This year HERA has increased, initiated and built upon a number of world-leading research programs.
These programs reinforce HERA and Aotearoa New Zealand’s leadership in research related to low carbon design, circular design and Industry 4.0 in both the construction and manufacturing sectors.
The emphasis is on collaboration.
We build cross-disciplinary research teams, that include the best researchers in the world, to solve industry problems.
Our $10.3 million MBIE Endeavour funded Construction 4.0 research program now has more than 50 researchers (including research students) across 9 universities/research organisations engaged.
In 2024, we are planning to release a book to showcase the sectoral roadmap required for a Construction 4.0 transformation, as a result of this cross disciplinary research. Many aspects of this research will be at the forefront of international developments in this field. This includes the engine room of this research – the circular design research program- which HERA’s Dr Michail Karpenko is leading.

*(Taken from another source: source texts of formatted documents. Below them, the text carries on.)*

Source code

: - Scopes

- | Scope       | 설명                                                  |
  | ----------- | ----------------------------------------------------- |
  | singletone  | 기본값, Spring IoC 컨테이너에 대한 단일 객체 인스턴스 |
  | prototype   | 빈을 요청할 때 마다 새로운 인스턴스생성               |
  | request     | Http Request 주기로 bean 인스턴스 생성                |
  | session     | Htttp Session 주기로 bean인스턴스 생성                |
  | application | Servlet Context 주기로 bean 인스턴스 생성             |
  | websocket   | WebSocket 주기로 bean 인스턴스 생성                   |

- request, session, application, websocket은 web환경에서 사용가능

It also includes incorporation of indigenous knowledge, through the Mātauranga Māori theme, led by AUT’s A/Prof Fleur Palmer.
The project will also involve one of the first case studies for use of emerging dynamic Life Cycle Assessment methodologies, being developed by Massey University’s Prof Sarah McLaren. And these are only a few snippets of the transformational research being undertaken in this project. Other research subcontractors included Universities of Auckland, Canterbury, Michigan, Miskolc, New Hampshire and Waikato, along with Tufts and some individual research contractors, including leader in public governance research, Prof Jeroen van der Heijden.
This year, we signed our first research project agreement with the Australian Composites Manufacturing CRC. This project will establish an AI-based monitoring system for inspecting the quality of manufactured composite products, including steelwork. Other research projects with the CRC will focus on extending AI tools to design optimisation and the optimisation of steel composite building connections. This is a ten year research program of work, with HERA identified as a key international partner. In these projects, we will be specifically collaborating with research leaders from University of Sydney and ANSTO.
Our low carbon design project, which is being partially supported through the building research levy, is providing evidence-based guidance to designers and specifiers to reduce carbon across the whole life of a building. Our initial focus is on providing guidance for low-rise building typologies but we intend to expand out to provide more comprehensive guidance across building typologies and to also include key infrastructure, such as bridges. We are working across building materials (specifically timber and concrete) and across the channel (from designers and specifiers to fabricators and erectors and end-of-life demolition). Our research contractors on this project are WSP and Aurecon. Our industry advisory group for this project includes members from Concrete NZ, Timber Unlimited, ACENZ, Auckland Council, BRANZ, Engineering New Zealand Te Ao Rangahau, MBIE SESOC, and Te Kāhui Whaihanga NZ Institute of Architects.
We are also involved in a number of projects improving the seismic performance of our building stock- including how to balance resilience, building performance and cost/productivity. For example, we are a part of the $8 million MBIE Endeavour supported AUT project focused on eliminating earthquake damage, being led by Dr Shahab Ramhormozian, where we also partner with the University of Auckland.
In 2024, we will expand our capabilities further. Not only will we be home to the existing national centre of excellence in Fabrication 4.0 (Fab4.0Lab), we will also create a national centre of excellence in building health monitoring (the tabs4.0lab) through the construction of our planned 6-star greenstar Innovation Centre. This facility will be a hub for construction 4.0 and advanced manufacturing research and training.